Exercise aim:
Go through the entries below and copy each line that holds the word "hand".

BEGIN Materials provided

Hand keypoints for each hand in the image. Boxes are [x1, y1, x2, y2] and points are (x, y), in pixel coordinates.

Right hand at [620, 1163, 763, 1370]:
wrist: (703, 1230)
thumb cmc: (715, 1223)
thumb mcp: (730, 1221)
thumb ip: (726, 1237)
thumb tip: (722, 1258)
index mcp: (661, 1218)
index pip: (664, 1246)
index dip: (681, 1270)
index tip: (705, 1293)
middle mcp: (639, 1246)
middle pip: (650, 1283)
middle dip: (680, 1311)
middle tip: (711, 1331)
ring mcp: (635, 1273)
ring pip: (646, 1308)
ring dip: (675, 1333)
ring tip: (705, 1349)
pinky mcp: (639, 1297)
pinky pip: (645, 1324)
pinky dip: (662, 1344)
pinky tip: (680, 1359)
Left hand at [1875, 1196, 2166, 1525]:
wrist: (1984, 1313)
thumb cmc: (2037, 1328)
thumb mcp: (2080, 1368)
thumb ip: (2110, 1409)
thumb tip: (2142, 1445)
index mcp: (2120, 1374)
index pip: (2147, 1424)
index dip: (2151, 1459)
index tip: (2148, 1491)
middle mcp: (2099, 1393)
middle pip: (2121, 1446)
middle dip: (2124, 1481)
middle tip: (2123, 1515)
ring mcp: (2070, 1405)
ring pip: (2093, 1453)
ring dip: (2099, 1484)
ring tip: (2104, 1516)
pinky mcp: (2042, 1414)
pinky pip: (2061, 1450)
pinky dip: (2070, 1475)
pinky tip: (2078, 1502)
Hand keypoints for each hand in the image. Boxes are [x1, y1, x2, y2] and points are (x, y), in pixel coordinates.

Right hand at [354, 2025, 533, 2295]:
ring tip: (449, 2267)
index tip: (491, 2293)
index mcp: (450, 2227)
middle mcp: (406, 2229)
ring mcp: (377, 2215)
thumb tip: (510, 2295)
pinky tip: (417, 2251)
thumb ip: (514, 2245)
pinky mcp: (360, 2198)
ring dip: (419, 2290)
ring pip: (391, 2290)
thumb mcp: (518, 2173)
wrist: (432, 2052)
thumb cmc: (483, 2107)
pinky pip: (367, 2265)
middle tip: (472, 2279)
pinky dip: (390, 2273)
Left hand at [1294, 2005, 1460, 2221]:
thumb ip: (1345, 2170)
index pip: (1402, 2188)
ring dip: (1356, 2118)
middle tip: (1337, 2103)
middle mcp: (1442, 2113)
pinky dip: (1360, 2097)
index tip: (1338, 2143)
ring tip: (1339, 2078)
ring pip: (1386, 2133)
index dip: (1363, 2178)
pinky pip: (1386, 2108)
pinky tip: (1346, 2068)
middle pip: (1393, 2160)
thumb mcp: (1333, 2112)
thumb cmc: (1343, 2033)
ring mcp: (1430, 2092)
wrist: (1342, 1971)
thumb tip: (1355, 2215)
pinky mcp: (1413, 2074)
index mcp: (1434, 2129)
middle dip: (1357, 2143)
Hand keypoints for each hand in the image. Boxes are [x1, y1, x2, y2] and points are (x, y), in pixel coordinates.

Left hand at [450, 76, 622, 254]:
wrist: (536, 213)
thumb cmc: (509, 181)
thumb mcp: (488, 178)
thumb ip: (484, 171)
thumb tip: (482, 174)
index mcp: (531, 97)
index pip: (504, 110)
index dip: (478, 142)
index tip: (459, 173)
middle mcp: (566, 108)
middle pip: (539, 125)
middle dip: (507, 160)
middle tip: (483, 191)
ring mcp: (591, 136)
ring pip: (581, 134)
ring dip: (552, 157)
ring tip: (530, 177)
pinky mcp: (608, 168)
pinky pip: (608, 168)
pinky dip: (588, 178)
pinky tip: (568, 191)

END Materials provided

Answer to this exercise:
Hand keypoints for each hand in the image. Boxes are [x1, y1, x2, y2] and points are (x, y), in pixel coordinates.
Right hand at [620, 1163, 763, 1370]:
Left hand at [1875, 1196, 2166, 1525]:
Hand keypoints for each hand in the image. Boxes are [x1, y1, x2, y2] and points are (x, y), in pixel coordinates.
Right hand at [354, 2025, 533, 2295]:
Left hand at [1294, 2005, 1460, 2221]:
Hand keypoints for each hand in the image. Boxes are [x1, y1, x2, y2] and points are (x, y), in pixel coordinates.
Left hand at [450, 76, 622, 254]:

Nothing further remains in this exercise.